Annabel se preparó para algo horrible, que seguramente la afectaría a ella, pero la señora Carruthers centró toda su alterada atención en el señor Grey y dijo:
– Lady Cosgrove me acaba de decir que posee una caja de libros autografiados de la señora Gorely.
¿Era eso? Annabel se quedó casi decepcionada.
– Es cierto -confirmó el señor Grey.
– Tiene que decirme dónde los ha conseguido. Soy una gran seguidora y no consideraría mi biblioteca completa sin su firma.
– Eh… Fue en una librería de… Oxford, creo.
– Oxford -repitió la señora Carruthers, visiblemente decepcionada.
– No creo que valga la pena hacer el trayecto para ir a buscar más -dijo él-. Sólo había una colección de libros autografiados y el vendedor me dijo que nunca había visto ninguno hasta entonces.
La señora Carruthers se mordió el nudillo del dedo índice de la mano derecha mientras apretaba los labios, pensativa.
– Qué intrigante -dijo-. Quizá sea de Oxford. O quizás esté casada con un profesor.

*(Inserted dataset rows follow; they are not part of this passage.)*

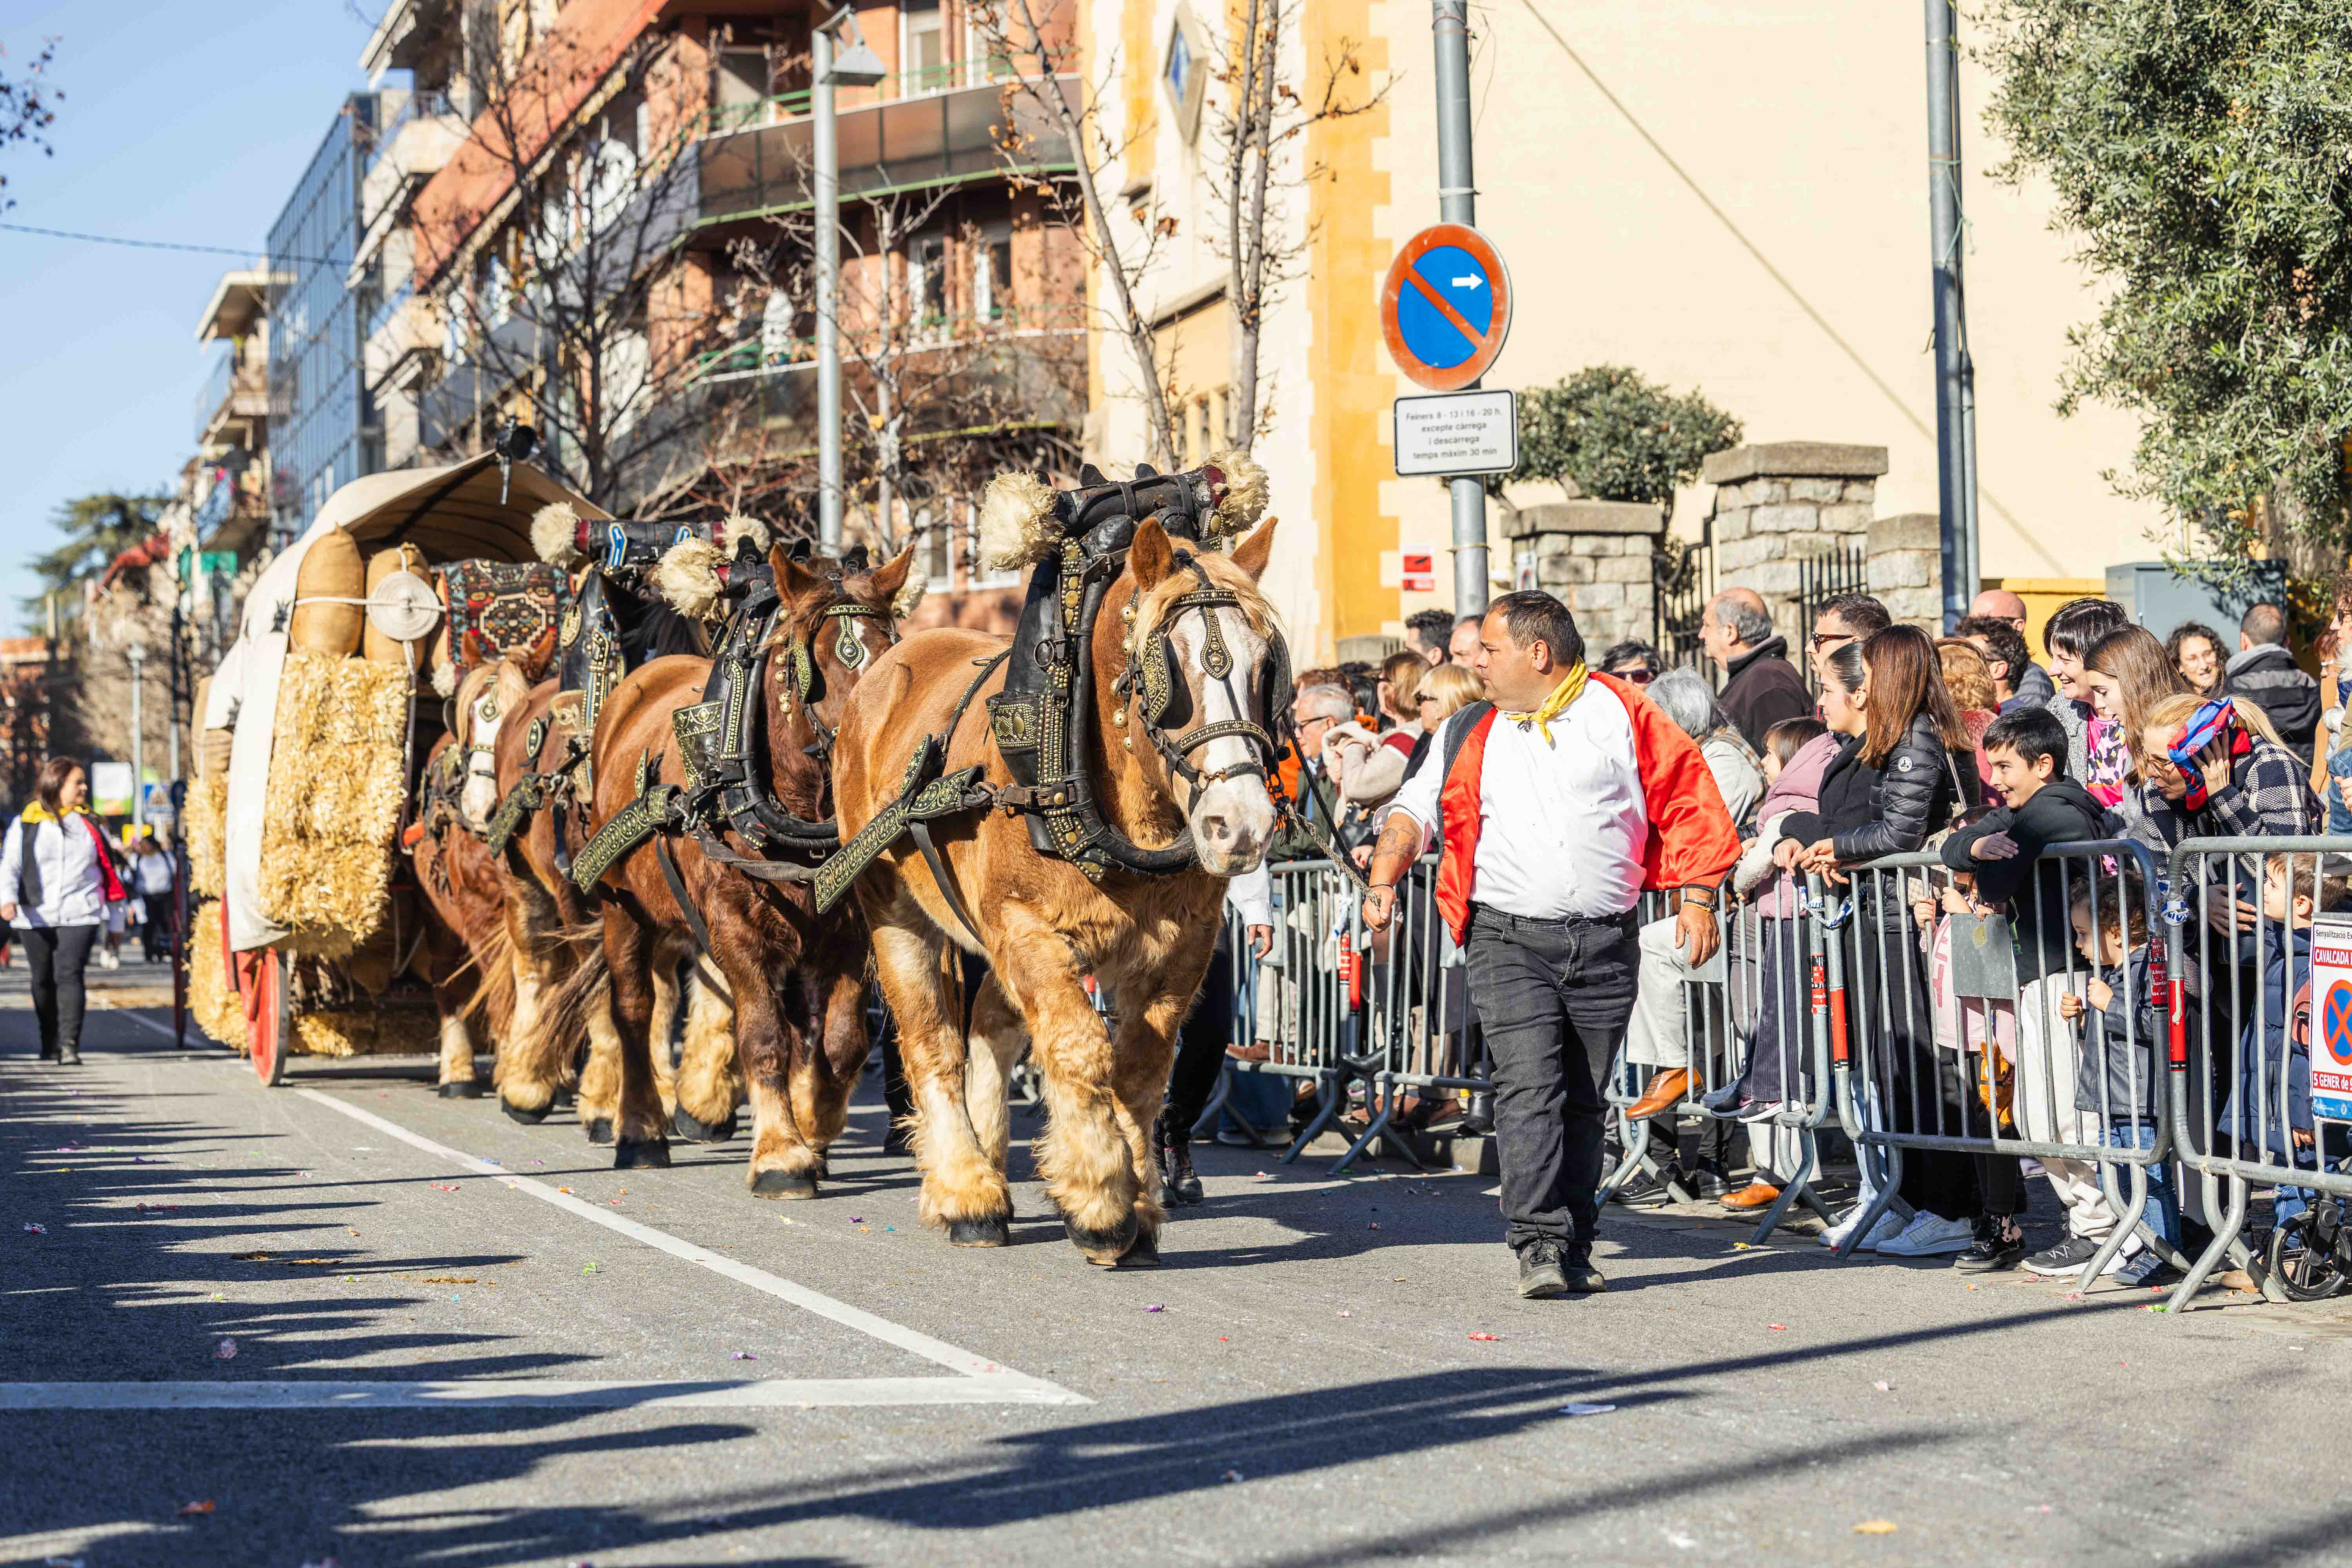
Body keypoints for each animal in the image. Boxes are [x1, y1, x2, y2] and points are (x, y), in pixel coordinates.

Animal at [579, 545, 917, 1185]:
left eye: (893, 651)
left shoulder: (848, 934)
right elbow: (764, 1037)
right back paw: (639, 1130)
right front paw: (782, 1153)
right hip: (621, 907)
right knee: (634, 1009)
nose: (867, 748)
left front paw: (813, 1125)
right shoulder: (737, 929)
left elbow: (840, 1043)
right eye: (808, 664)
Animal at [837, 522, 1289, 1269]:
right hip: (896, 910)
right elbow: (1081, 1047)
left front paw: (1136, 1203)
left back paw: (992, 1169)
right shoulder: (1029, 929)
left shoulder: (1181, 951)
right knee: (932, 1040)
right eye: (1169, 669)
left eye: (1263, 668)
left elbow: (1140, 1070)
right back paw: (966, 1191)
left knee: (991, 1027)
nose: (1243, 825)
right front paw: (1100, 1202)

– ¿Existe algún profesor que se llame Gorely? -preguntó Annabel.
La señora Carruthers se volvió hacia ella y parpadeó, como si acabara de descubrir su presencia, al lado del señor Grey.
– Perdón -farfulló él, y procedió a presentarlas oficialmente.
– ¿Existe? -repitió Annabel-. Me parece que sería la forma más directa de averiguar si es la mujer de un profesor.
– Es muy poco probable que Gorely sea su verdadero apellido -le explicó tranquilamente la señora Carruthers-. No me imagino que una dama permita que su nombre aparezca en una novela.
– Si no es su nombre real -se preguntó Annabel-, ¿tiene algún valor su autógrafo?
Se encontró con un silencio por respuesta.
– Además -continuó-, ¿cómo sabe que es su firma? Yo podría haber escrito su nombre en la tapa.
La señora Carruthers se la quedó mirando fijamente. Annabel no sabía si estaba pasmada por sus preguntas o simplemente molesta con ella. Al cabo de unos segundos, la señora se volvió hacia el señor Grey y dijo:
– Si alguna vez se encuentra con otra colección firmada, o aunque sólo sea un libro, cómprelo y tenga por seguro que se lo pagaré.
– Será un placer -murmuró él.
La señora Carruthers asintió y se marchó. Annabel la vio alejarse y dijo:
– Creo que no le he causado muy buena impresión.
– No -respondió él.
– Creí que mi pregunta sobre el valor de la firma era pertinente -añadió ella, encogiéndose de hombros.
Él sonrió.
– Empiezo a entender su obsesión con que la gente diga lo que piensa.